Utilizing the adjoint optimization technique, these algorithms create accurate sensitivity maps of an object’s surface in just two simulations – instead of the thousands of tests usually required. These sensitivity maps are then used to automatically morph the shape of an object which is then re-evaluated and the process starts again. This optimization cycle automatically repeats until the shape of the object has been transformed to meet its performance targets.
This automated optimization sequence means that users no longer have to manually adjust the shape of an object before re-running simulations. Users just need to upload a 3D model, define a speed, designate a “morphing space,” set an optimization goal, and let it work its magic. And yes, “morphing space” might be the coolest term I’ve heard in a couple of years!

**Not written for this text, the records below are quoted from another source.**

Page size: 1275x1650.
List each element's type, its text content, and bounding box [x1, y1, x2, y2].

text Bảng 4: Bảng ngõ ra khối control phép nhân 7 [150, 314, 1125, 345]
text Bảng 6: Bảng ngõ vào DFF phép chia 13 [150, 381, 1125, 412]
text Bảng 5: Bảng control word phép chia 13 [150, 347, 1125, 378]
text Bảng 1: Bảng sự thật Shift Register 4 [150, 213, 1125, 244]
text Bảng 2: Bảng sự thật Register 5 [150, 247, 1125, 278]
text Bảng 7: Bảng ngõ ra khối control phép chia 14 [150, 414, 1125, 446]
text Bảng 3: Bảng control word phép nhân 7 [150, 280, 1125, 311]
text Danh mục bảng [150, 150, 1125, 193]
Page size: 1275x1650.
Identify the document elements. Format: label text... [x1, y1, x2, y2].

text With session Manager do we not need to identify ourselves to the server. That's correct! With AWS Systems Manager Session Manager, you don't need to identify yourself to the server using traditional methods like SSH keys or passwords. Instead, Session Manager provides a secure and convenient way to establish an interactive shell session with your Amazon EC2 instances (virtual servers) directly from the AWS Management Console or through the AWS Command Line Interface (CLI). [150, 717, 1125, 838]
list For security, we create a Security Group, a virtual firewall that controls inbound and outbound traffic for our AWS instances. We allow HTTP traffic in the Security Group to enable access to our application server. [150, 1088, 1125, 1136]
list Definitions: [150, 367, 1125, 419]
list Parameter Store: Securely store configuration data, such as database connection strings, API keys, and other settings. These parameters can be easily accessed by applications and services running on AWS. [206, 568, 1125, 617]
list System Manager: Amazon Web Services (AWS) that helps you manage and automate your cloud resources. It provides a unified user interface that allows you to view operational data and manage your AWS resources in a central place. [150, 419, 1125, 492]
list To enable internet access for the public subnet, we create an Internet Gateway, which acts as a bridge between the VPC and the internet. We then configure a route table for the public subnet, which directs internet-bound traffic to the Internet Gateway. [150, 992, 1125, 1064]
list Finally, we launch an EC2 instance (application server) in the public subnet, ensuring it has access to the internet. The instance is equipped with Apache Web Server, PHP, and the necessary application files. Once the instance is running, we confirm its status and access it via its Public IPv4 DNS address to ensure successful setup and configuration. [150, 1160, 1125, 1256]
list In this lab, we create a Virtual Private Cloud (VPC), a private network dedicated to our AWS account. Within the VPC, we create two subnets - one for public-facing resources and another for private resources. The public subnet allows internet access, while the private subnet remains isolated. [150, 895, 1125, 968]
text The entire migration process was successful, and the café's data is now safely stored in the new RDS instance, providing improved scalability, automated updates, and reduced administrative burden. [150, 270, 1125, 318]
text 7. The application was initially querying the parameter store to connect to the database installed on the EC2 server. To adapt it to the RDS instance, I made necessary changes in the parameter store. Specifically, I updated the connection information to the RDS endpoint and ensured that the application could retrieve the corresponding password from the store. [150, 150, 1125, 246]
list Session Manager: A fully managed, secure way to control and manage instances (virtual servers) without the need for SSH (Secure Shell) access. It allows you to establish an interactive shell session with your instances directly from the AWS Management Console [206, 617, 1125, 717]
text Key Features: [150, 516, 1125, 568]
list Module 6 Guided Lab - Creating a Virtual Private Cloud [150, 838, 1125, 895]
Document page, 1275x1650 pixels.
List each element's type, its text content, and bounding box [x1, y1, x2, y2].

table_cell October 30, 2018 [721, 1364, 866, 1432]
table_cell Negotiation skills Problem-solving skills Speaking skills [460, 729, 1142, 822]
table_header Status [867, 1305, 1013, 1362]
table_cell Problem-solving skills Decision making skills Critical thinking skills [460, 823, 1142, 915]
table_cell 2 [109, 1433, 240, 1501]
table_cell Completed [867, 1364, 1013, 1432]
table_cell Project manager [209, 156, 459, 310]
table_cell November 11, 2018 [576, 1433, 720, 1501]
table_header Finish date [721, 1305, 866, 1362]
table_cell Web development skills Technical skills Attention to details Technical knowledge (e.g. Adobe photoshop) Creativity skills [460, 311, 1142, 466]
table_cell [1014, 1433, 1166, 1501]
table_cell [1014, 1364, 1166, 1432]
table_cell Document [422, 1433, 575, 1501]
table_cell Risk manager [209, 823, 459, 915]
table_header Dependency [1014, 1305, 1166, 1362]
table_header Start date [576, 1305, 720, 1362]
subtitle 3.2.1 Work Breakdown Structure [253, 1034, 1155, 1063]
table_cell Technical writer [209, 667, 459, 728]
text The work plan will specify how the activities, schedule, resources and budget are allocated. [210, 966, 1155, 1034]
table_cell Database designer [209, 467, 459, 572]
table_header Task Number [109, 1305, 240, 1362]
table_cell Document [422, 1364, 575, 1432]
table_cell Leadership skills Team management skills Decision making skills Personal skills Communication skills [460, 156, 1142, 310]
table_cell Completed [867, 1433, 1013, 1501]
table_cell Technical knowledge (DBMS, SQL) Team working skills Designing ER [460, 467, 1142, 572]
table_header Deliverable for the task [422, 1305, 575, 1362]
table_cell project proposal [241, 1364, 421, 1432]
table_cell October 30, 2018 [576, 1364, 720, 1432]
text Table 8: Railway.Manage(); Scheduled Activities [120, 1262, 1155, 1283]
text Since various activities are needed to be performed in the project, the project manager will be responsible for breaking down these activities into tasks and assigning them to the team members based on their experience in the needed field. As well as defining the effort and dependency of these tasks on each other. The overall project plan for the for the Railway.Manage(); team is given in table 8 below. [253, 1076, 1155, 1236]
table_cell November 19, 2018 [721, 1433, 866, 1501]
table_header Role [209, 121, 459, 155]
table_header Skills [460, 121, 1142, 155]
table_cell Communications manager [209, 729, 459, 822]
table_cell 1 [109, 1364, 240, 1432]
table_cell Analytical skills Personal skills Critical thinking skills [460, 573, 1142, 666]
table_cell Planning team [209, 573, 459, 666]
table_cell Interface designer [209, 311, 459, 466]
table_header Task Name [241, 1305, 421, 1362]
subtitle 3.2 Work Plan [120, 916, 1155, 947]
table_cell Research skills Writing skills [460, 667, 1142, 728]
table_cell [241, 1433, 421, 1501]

In the animation below, watch as the morphing space adapts to maximize downforce:
Key Industries for AirShaper’s Optimization Platform
This methodology is useful in a number of different industries, including:
Electric Vehicles – This shape optimization approach was able to reduce drag by up to 7% on already optimized designs. This improves range and reduces the required battery size and weight.
Motorcycles – Companies such as MV Agusta have used this tool to increase top speed and downforce of their motorbikes. Improving handling both on the road and on track.
Sports – Decathlon, a major sports equipment manufacturer, optimized the aerodynamics of their Van Rysel bicycle helmet.
Aviation – With the aviation sector looking to reduce carbon emissions, shape optimization is used to generate more lift for a higher payload capacity, or extended range.
AirShaper’s optimization platform allows small companies to make fast gains in aerodynamic performance without significant upfront investment, or specially trained engineers.
(Wouter Remmerie is the founder and CEO of AirShaper, developer of the online virtual wind tunnel application for Onshape.)